17 Pages Posted: 4 Nov 2010
Date Written: January 1, 2010
Since the end of the ’70s, many researchers have been pointing out some criticisms to the application of advanced financial techniques (e.g. Internal Rate of Return and Net Present Value) for valuing strategic investment decisions: a) their inability to take into account the value of managerial flexibility; b) their poor relationship with strategy.

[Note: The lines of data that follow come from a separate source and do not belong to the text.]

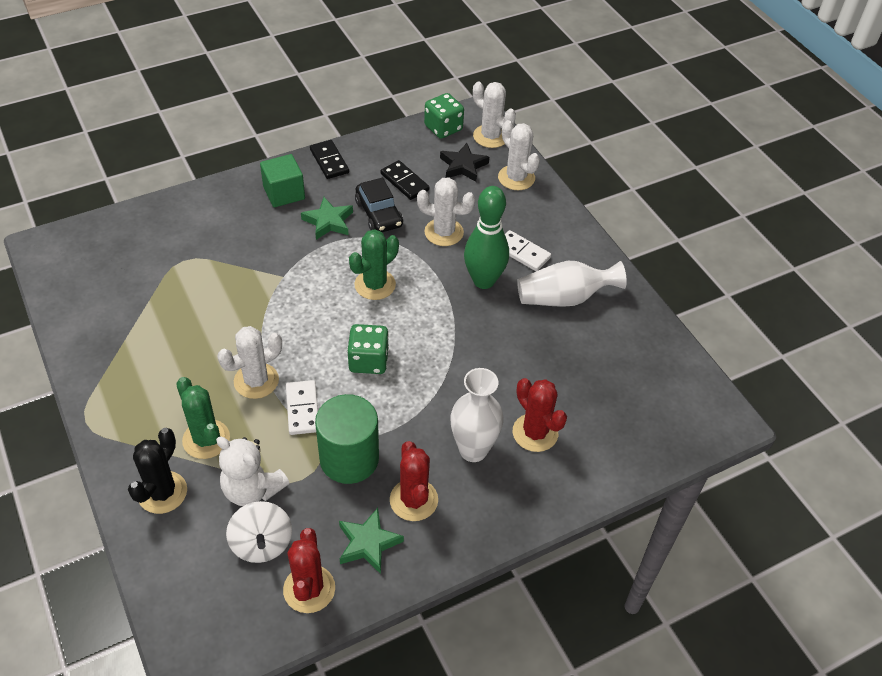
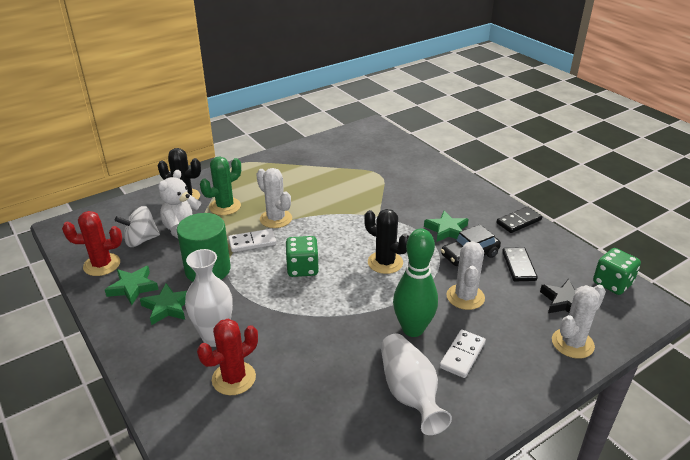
camera: 85 degrees right, 15 degrees down
(284, 193) = (468, 205): green cube -> none
(375, 285) = (385, 262): green cactus -> black cactus
(404, 182) = (519, 266): black domino -> black domino turned 45 degrees counterclockwise
(413, 500) = (168, 307): red cactus -> green star
(490, 136) = (625, 319): white cactus -> none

Real Options Theory (ROT) and Strategic Cost Management (SCM) have been proposed as the solutions for the two criticisms. The purpose of this paper is twofold. Firstly, it offers a fully-comparison between ROT and SCM articulating around a series of differentiating elements: 1) the relationship with the firm strategy; 2) the epistemological models surrounding SCM and ROT; 3) the way they focus on the risk and the uncertainty inherent in the decision; 4) their incentive towards an active management of the strategic investment; 5) the degree of formalisation of the structure of the two approaches; 6) the scope of their applicability; and 7) the most prominent difficulties linked to their implementation. Secondly, the paper examines whether ROT and SCM can be seen merely as two competing methods for firm decision-making, or if some integration between them is also possible. The underlying idea which is here purported is that ROT and SCM can be combined into a unitary and hybrid model for valuing strategic decisions, where the major advantages of the two techniques can be strengthened through their integration.